» RAW DATA:
★ ★ ★ ★
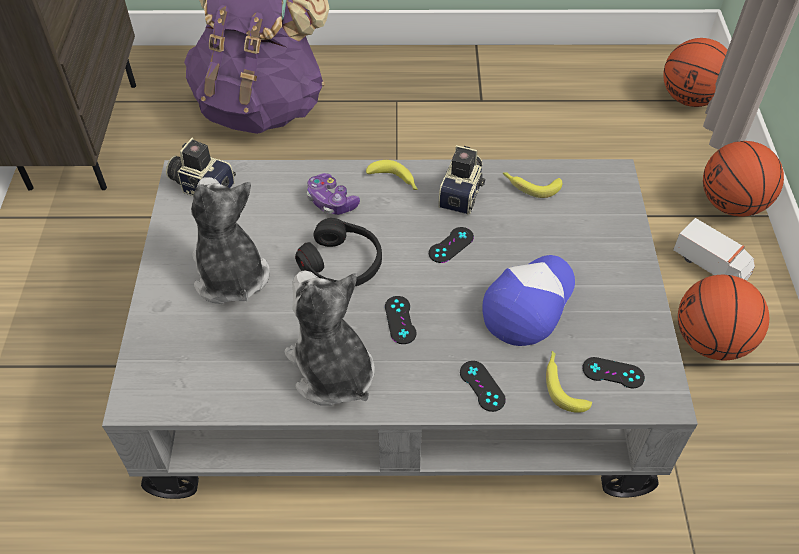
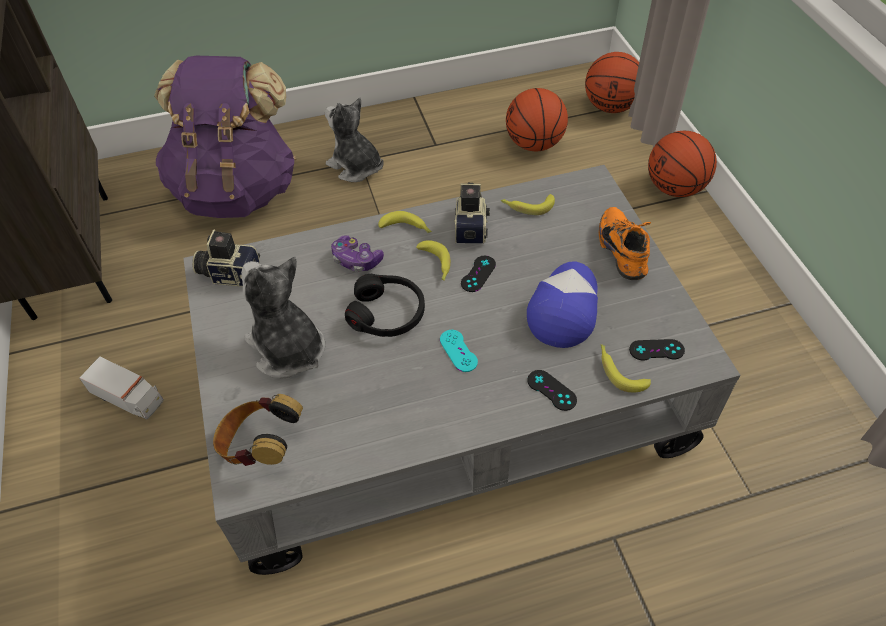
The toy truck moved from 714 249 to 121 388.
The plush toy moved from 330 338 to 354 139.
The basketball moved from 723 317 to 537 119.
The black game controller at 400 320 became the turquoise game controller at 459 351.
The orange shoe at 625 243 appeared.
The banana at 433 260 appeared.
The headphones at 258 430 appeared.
★ ★ ★ ★
» PROBLEM REQUIREMENTS: Which lines above include the word "moved"? Return each one.

» WORKED SOLUTION:
The toy truck moved from 714 249 to 121 388.
The plush toy moved from 330 338 to 354 139.
The basketball moved from 723 317 to 537 119.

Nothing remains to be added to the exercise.